Hillel Akotonas. Credit: Courtesy.

“It was one of the biggest events since the creation of the State of Israel,” he quips.

The Maccabiah planning committee approached Akotonas. “They called me and said, ‘you did this before!”

Akotonas has been working on what he describes as this “enormous project” for the six months leading up to the Maccabiah. He is working with a team of 90 tour guides to bring every part of Israel to the athletes (and the athletes to every corner of Israel).

He acknowledges that many competitors in the juniors, open and masters divisions have been to Israel before, and may say: “We know Israel, and we don’t want to go on trips.”

“Therefore,” he says, “we try to give them as many possibilities so they will want to go.”

Akotonas and his team are offering more than 100 trips open to everyone by signing up. Each delegation head received a list of trips in May to share with their team members. Adults can sign for including the famous food and market tours through the Yalla Basta Company. Juniors participate by team with 25 unique tours being offered just to them, including kayaking in the Jordan River and whole-day raft-building in the Kineret (Sea of Galilee). Some people sign up at the last minute, once athletes are teams lose and are out of the competition.

‘Part of the heritage of the Jewish people’

As Akotonas prepared for the arrival of the athletes, he stepped back to consider basic ideas and concepts he has learned about tourism “This Maccabiah, we are making a big effort to do what we learn from my teacher, Professor Yaniv Poria [at Ben-Gurion University]—to acknowledge that tourism is a need—it comes from the inside, and we have this need our whole lives.”

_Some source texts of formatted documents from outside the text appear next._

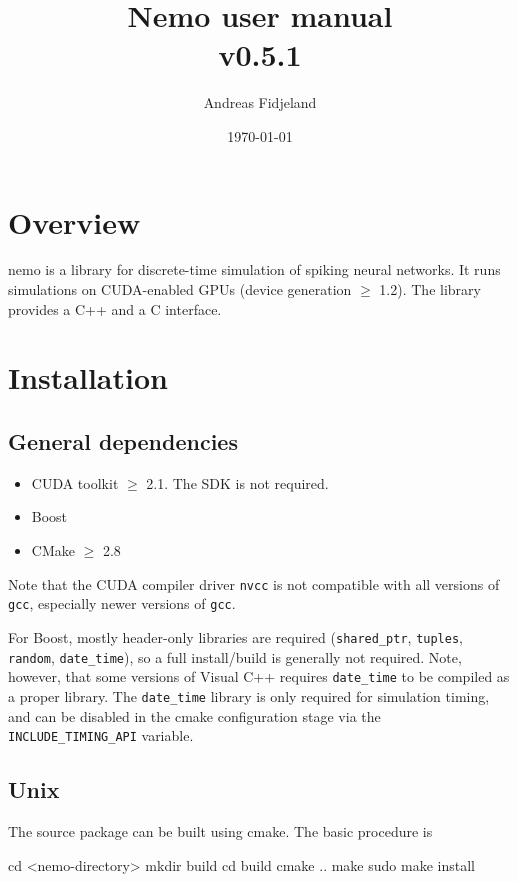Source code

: \documentclass[a4paper]{article}
\title{Nemo user manual\\v0.5.1}
\author{Andreas Fidjeland}
\date{\today}
\newcommand{\code}[1]{\texttt{#1}}
\newcommand{\command}[1]{\texttt{#1}}
\newcommand{\library}[1]{\texttt{#1}}
\begin{document}
\maketitle

\section{Overview}

nemo is a library for discrete-time simulation of spiking neural networks.
It runs simulations on CUDA-enabled GPUs (device generation $\geq$ 1.2).
The library provides a C++ and a C interface. 

\section{Installation}

\subsection{General dependencies}

\begin{itemize}
	\item CUDA toolkit $\geq$ 2.1. The SDK is not required.
	\item Boost
	\item CMake $\geq$ 2.8
\end{itemize}

Note that the CUDA compiler driver \command{nvcc} is not compatible with all versions
of \command{gcc}, especially newer versions of \command{gcc}.

For Boost, mostly header-only libraries are required (\library{shared\_ptr}, \library{tuples},
\library{random}, \library{date\_time}), so a full install/build is generally not required. 
Note, however, that some versions of Visual C++ requires \library{date\_time} to be compiled as
a proper library. 
The \library{date\_time} library is only required for simulation timing,
	and can be disabled in the cmake configuration stage via the \code{INCLUDE\_TIMING\_API} variable.

\subsection{Unix}

The source package can be built using cmake. The basic procedure is 

\begin{shell}
cd <nemo-directory>
mkdir build
cd build
cmake ..
make
sudo make install
\end{shell}
\end{document}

Poria, a professor in the Guilford Glazer Faculty of Business and Management in the Department of Hotel and Tourism Management at Ben-Gurion University, adds: “The Maccabiah is not just a sports competition; it is an event that is part of the heritage of the Jewish people.”

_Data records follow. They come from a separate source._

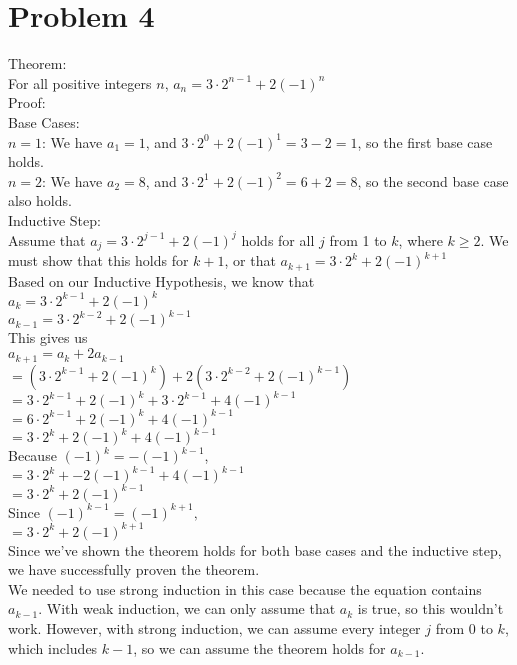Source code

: \documentclass{article}
\begin{document}
\section*{Problem 4}
Theorem:\\
For all positive integers $n$, $a_n=3\cdot 2^{n-1}+2(-1)^n$\\
Proof:\\
Base Cases:\\
$n=1$: We have $a_1=1$, and $3\cdot 2^0+2(-1)^1=3-2=1$, so the first base case holds.\\
$n=2$: We have $a_2=8$, and $3\cdot 2^1+2(-1)^2=6+2=8$, so the second base case also holds.\\
Inductive Step:\\
Assume that $a_j=3\cdot 2^{j-1}+2(-1)^j$ holds for all $j$ from 1 to $k$, where $k\geq 2$. We must show that this holds for $k+1$, or that $a_{k+1}=3\cdot 2^k+2(-1)^{k+1}$\\
Based on our Inductive Hypothesis, we know that\\
$a_k=3\cdot 2^{k-1}+2(-1)^k$\\
$a_{k-1}=3\cdot 2^{k-2}+2(-1)^{k-1}$\\
This gives us\\
$a_{k+1}=a_k+2a_{k-1}$\\
$=(3\cdot 2^{k-1}+2(-1)^k)+2(3\cdot 2^{k-2}+2(-1)^{k-1})$\\
$=3\cdot 2^{k-1}+2(-1)^k+3\cdot 2^{k-1}+4(-1)^{k-1}$\\
$=6\cdot 2^{k-1}+2(-1)^k+4(-1)^{k-1}$\\
$=3\cdot 2^{k}+2(-1)^k+4(-1)^{k-1}$\\
Because $(-1)^k=-(-1)^{k-1}$,\\
$=3\cdot 2^{k}+-2(-1)^{k-1}+4(-1)^{k-1}$\\
$=3\cdot 2^{k}+2(-1)^{k-1}$\\
Since $(-1)^{k-1}=(-1)^{k+1},$\\
$=3\cdot 2^{k}+2(-1)^{k+1}$\\
Since we've shown the theorem holds for both base cases and the inductive step, we have successfully proven the theorem.\\
We needed to use strong induction in this case because the equation contains $a_{k-1}$. With weak induction, we can only assume that $a_k$ is true, so this wouldn't work. However, with strong induction, we can assume every integer $j$ from 0 to $k$, which includes $k-1$, so we can assume the theorem holds for $a_{k-1}$.
\end{document}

He goes on to explain that “when we watch the Maccabiah competitions, we do not do so in the expectation of seeing world records. When we watch the incoming delegations, it is an event of a Jewish nature. Even the athletes who come here are not only interested in competing but in getting to know other Jewish athletes, and getting to know the country and its inhabitants. This is where the tourist experience comes in. The competing athletes are becoming tourists who are not only interested in seeing the country but also feeling it.”

Prof. Yaniv Poria

Poria says “it is important to us that Jews from all over the world come here and are impressed by the Jewish state. I have no doubt that such visits can strengthen the connection between the Jews of the State of Israel and the Jews of the Diaspora. … It is important for us that the Jews of the world know that we are not just praying and fighting here.”

Michelle Kuvin Kupfer, who competed in the 1981 Maccabiah, returned this year to compete with her former team and celebrate their 40th-year reunion. She is also making a documentary—“Parting the Waters: The Story of The Maccabiah Games”—to tell the dramatic, inspiring and often not well-known stories of the Maccabiah, first held in 1932, years before the establishment of modern-day Israel in 1948.

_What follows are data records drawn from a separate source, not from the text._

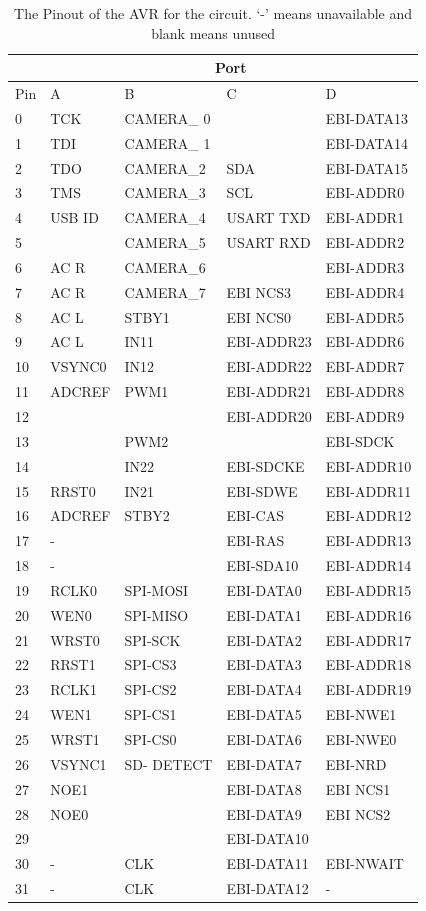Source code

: \begin{table}
\centering
\caption{The Pinout of the AVR for the circuit. `-' means unavailable and blank means unused}
\label{table:UC3C:Pinout}
\begin{tabular}{|p{2cm}|p{3cm}|p{3cm}|p{3cm}|p{3cm}|}\cline{2-5}
\multicolumn{1}{c|}{ } & \multicolumn{4}{|c|}{Port} \\ \hline
Pin & A & B & C & D \\ \hline
0&TCK&CAMERA\_ 0&&EBI-DATA13\\
1&TDI&CAMERA\_ 1&&EBI-DATA14\\
2&TDO&CAMERA\_2&SDA&EBI-DATA15\\
3&TMS&CAMERA\_3&SCL&EBI-ADDR0\\
4&USB ID&CAMERA\_4&USART TXD&EBI-ADDR1\\
5&&CAMERA\_5&USART RXD&EBI-ADDR2\\
6&AC R&CAMERA\_6&&EBI-ADDR3\\
7&AC R&CAMERA\_7&EBI NCS3&EBI-ADDR4\\
8&AC L&STBY1&EBI NCS0&EBI-ADDR5\\
9&AC L&IN11&EBI-ADDR23&EBI-ADDR6\\
10&VSYNC0&IN12&EBI-ADDR22&EBI-ADDR7\\
11&ADCREF&PWM1&EBI-ADDR21&EBI-ADDR8\\
12&&&EBI-ADDR20&EBI-ADDR9\\
13&&PWM2&&EBI-SDCK\\
14&&IN22&EBI-SDCKE&EBI-ADDR10\\
15&RRST0&IN21&EBI-SDWE&EBI-ADDR11\\
16&ADCREF&STBY2&EBI-CAS&EBI-ADDR12\\
17&-&&EBI-RAS&EBI-ADDR13\\
18&-&&EBI-SDA10&EBI-ADDR14\\
19&RCLK0&SPI-MOSI&EBI-DATA0&EBI-ADDR15\\
20&WEN0&SPI-MISO&EBI-DATA1&EBI-ADDR16\\
21&WRST0&SPI-SCK&EBI-DATA2&EBI-ADDR17\\
22&RRST1&SPI-CS3&EBI-DATA3&EBI-ADDR18\\
23&RCLK1&SPI-CS2&EBI-DATA4&EBI-ADDR19\\
24&WEN1&SPI-CS1&EBI-DATA5&EBI-NWE1\\
25&WRST1&SPI-CS0&EBI-DATA6&EBI-NWE0\\
26&VSYNC1&SD- DETECT&EBI-DATA7&EBI-NRD\\
27&NOE1&&EBI-DATA8&EBI NCS1\\
28&NOE0&&EBI-DATA9&EBI NCS2\\
29&&&EBI-DATA10&\\
30&-&CLK&EBI-DATA11&EBI-NWAIT\\
31&-&CLK&EBI-DATA12&-\\ \hline

\end{tabular}
\end{table}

She notes that returning home as an educational ambassador for Israel has always been part of the mission of the Maccabiah.

“The Maccabiah games started in 1932 due to Jews not being able to compete in sports competitions. Their goal from the start was to come up with a way to allow athletes to experience international sporting events, but to also act as a form of international recognition of the Jewish National Homeland through education and travel within the country,” she explains.

“Education and sport have always been the combination of the Maccabi philosophy and their success. Athletes from all countries try to incorporate education about Israel with their experience at the games through strengthening Jewish identities,” she notes, “and instilling a passion and knowledge necessary to advocate for Israel.”